**Potongan dokumen:**
******
Pekerjaan utama seorang guru
adalah mengajar, sehingga dalam melakukan penelitian tindakan kelas seyogyanya tidak
berpengaruh pada komitmennya sebagai pengajar. Ada tiga kunci utama yang harus
diperhatikan, yaitu: Pertama, guru harus menggunakan berbagai pertimbangan
serta tanggung jawab profesionalnya dalam menemukan jalan keluar jika pada awal
penelititan didapatkan hasil yang kurang dikehendaki. Kedua, interaksi siklus
yang terjadi harus mempertimbangkan keterlaksanaan kurikulum secara
keseluruhan. Ketiga, acuan pelaksanaan tiap siklus harus berdasarkan pada tahap
perancangan bukan pada kejenuhan informasi.
b.
Metode pengumpulan data yang
dipergunakan tidak menuntut waktu yang berlebihan dari guru sehingga tidak
berpeluang mengganggu proses pembelajaran. Dengan kata lain, sejauh mungkin
harus menggunakan prosedur pengumpulan data yang dapat ditangani sendiri oleh guru
sementara ia tetap aktif berfungsi sebagai guru yang bertugas secara penuh.
c.
Metode yang digunakan harus
bersifat reliable sehingga guru dapat mengidentifikasikan serta merumuskan
hipotesis dengan penuh keyakinan. Pada dasarnya, penelitian ini memperbolehkan
”kelonggaran-kelonggaran” namun penerapan asas-asas dasar telaah taat kaidah
tetap harus diperhatikan.
d.
Masalah penelitian diusahakan
berupa masalah yang tidak bertolak dari tanggung jawab profesionalnya, hal ini
bertujuan agar guru tersebut memiliki komitmen terhadap pengentasannya.
e.
Dalam penyelenggaraan penelitian
tindakan kelas, guru harus bersikap konsisten menaruh kepedulian tinggi
terhadap prosedur etika yang berkaitan dengan pekerjaannya. Prakarsa penelitian
harus diketahui oleh pimpinan lembaga, disosialisasikan kepada rekan-rekan
serta dilakukan sesuai dengan kaidah-kaidah kajian ilmiah.
f.
Menggunakan tindakan perspektiv
kelas. Meskipun kelas merupakan cakupan tanggung jawab seorang guru, namun
dalam pelaksanaan penelitian sejauh mungkin harus menggunakan tindakan
perspektiv kelas dalam arti permasalahan tidak dilihat terbatas dalam konteks
kelas dan atau pelajaran tertentu, melainkan dalam perspektif misi sekolah
secara keseluruhan.
5. Tujuan
dan manfaat
a.
Tujuan penelitian tindakan
Tujuan penelitian tindakan kelas,
antara lain:
1)
Untuk perbaikan dan atau
peningkatan praktek pembelajaran
2)
Peningkatan layanan profesional
guru dalam menangani proses pembelajaran.
Pendapat dari Mc Niff (1992)
******
**Data yang tersedia:**

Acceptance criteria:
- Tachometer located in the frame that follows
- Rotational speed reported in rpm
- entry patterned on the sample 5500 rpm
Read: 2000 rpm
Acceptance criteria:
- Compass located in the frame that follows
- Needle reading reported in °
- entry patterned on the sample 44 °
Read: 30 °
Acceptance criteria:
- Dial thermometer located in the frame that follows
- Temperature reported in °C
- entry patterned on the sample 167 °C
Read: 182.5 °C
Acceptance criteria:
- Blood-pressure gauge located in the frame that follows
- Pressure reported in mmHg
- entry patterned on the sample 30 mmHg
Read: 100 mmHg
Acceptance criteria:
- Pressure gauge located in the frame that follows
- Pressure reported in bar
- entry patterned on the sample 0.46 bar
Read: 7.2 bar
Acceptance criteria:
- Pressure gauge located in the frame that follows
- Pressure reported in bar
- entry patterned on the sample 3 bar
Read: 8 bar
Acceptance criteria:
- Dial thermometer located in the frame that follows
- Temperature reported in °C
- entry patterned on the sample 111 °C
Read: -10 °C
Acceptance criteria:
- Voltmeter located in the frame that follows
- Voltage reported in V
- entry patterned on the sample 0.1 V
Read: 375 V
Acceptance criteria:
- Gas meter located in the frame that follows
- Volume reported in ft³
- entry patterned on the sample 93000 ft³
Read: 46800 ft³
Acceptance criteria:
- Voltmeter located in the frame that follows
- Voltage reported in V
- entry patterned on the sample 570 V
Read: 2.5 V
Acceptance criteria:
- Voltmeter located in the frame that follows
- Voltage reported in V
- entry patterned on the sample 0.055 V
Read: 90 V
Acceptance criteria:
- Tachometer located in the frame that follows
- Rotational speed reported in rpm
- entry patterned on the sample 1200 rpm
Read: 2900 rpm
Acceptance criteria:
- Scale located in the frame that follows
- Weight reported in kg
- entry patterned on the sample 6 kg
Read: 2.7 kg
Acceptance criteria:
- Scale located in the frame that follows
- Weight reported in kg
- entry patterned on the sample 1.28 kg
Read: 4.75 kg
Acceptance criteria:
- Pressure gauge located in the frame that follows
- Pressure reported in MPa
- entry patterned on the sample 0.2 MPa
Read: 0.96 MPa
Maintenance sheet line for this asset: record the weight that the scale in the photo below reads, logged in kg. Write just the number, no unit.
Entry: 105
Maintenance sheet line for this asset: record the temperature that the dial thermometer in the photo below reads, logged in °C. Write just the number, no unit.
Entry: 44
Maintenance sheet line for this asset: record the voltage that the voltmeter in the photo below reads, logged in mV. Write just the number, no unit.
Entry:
******
**Butir tugas:** Salin persis sebagian potongan dokumen tentang penelitian tindakan kelas: mulai dari kata-kata yang memuat "Dalam penyelenggaraan penelitian", lalu berhenti setelah "secara keseluruhan.".

**Kolom jawaban:**
Dalam penyelenggaraan penelitian
tindakan kelas, guru harus bersikap konsisten menaruh kepedulian tinggi
terhadap prosedur etika yang berkaitan dengan pekerjaannya. Prakarsa penelitian
harus diketahui oleh pimpinan lembaga, disosialisasikan kepada rekan-rekan
serta dilakukan sesuai dengan kaidah-kaidah kajian ilmiah.
f.
Menggunakan tindakan perspektiv
kelas. Meskipun kelas merupakan cakupan tanggung jawab seorang guru, namun
dalam pelaksanaan penelitian sejauh mungkin harus menggunakan tindakan
perspektiv kelas dalam arti permasalahan tidak dilihat terbatas dalam konteks
kelas dan atau pelajaran tertentu, melainkan dalam perspektif misi sekolah
secara keseluruhan.